Lecture 13: The Correlational Research Design Flashcards
correlational research
- Intended to demonstrate the existence of a relationship between two variables
- It does not determine cause-and-effect relationships
experimental research
demonstrates a cause-and-effect relationship between two variables
what do correlations describe?
the nature of the relationship
the nature of a relationship
includes its direction and degree
correlational data collection
- No manipulations
- Just measures variables
external validity of correlational research
high
examples of correlational research
- The price of a box of chocolates and its quality (marketing)
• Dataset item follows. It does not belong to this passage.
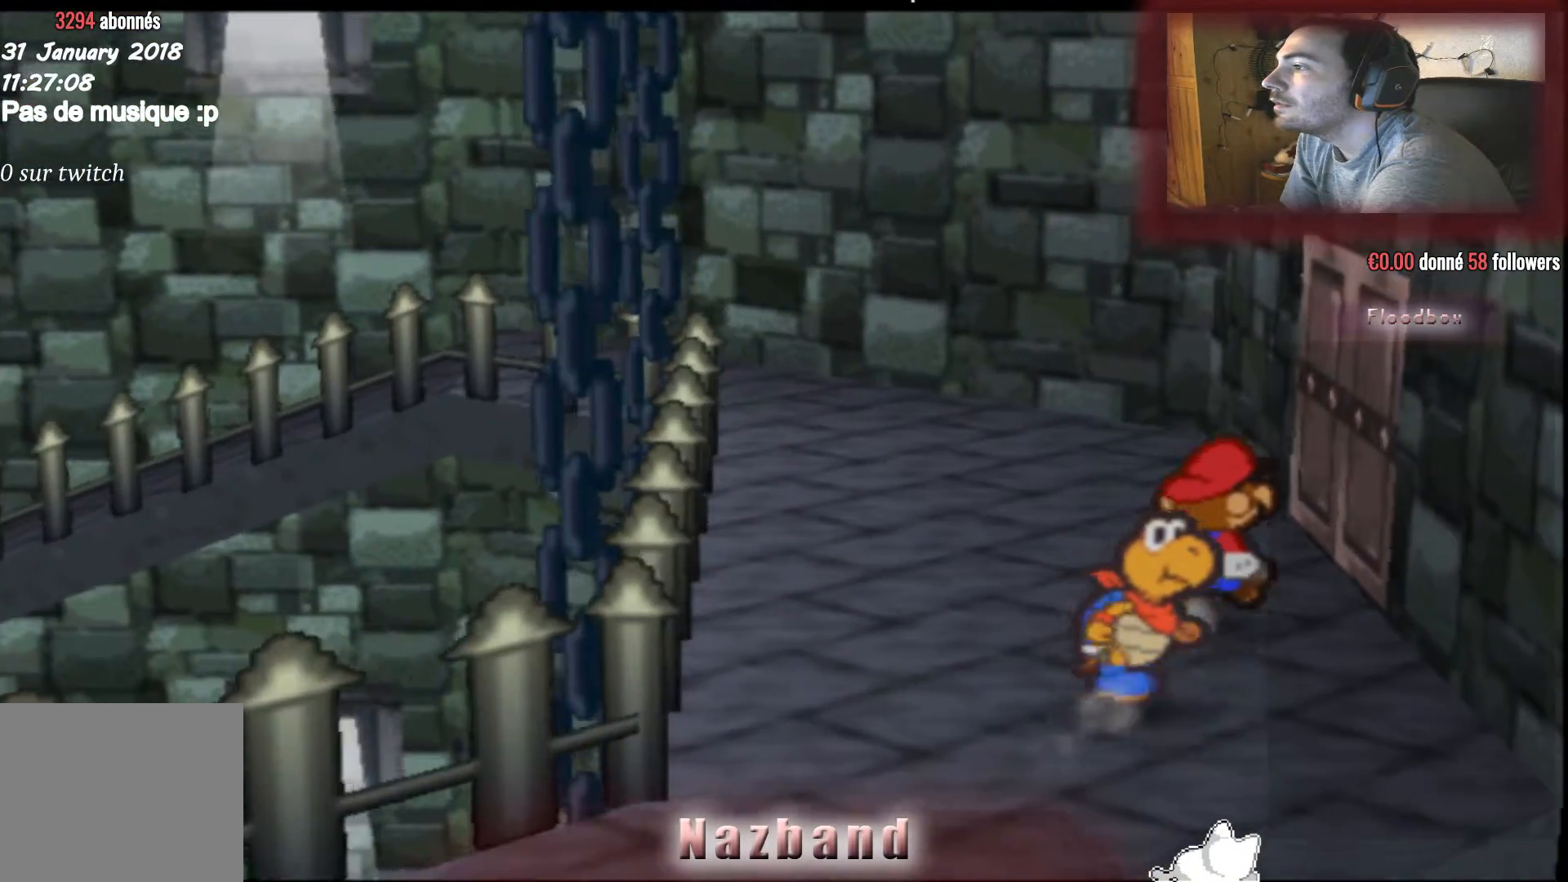
{"buttons": ["CROSS"], "left_stick": "up-right", "right_stick": "center", "events": [[500, "CROSS", "down"]]}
- Caffeine intake and alertness (basic research)
- Movie topics and music preferences (art design)
unit of analysis of correlational research
- The unit of analysis can be either a time point or a person
- Usually, in psychological research, it is a person
assumptions of scatter plots
- Each item/person is represented by only one data point
- Each point in a dataset is independent of other points
visualizing correlational associations
The closer the points are to the line, the greater the association between variables
predicting correlations
Knowledge of the score on one dimension leads to the prediction of other dimension
quantitative representation of correlations
A quantitative representation: coefficient coefficient (r) ranges from -1.0 to +1.0
when do we use Spearman’s rho
if one of the variables being correlated is ordinal
when do we use Pearson’s r
When the two variables are on a ratio or interval scale
For both Spearman and Pearson correlations, we want to know:
- Form (linear or nonlinear)
- Sign (+ or -)
- Strength (absolute value between 0 and 1)
linear correlation
- Change in one variable is consistent with change in another variable
- Makes a straight line
nonlinear correlation
change in one variable is not consistent with change in another variable
Spearman’s correlation
- Measures monotonic relationships where there is a consistent directional relationship between x and y but no amount of constant change
- Computed on rank values (smallest to largest)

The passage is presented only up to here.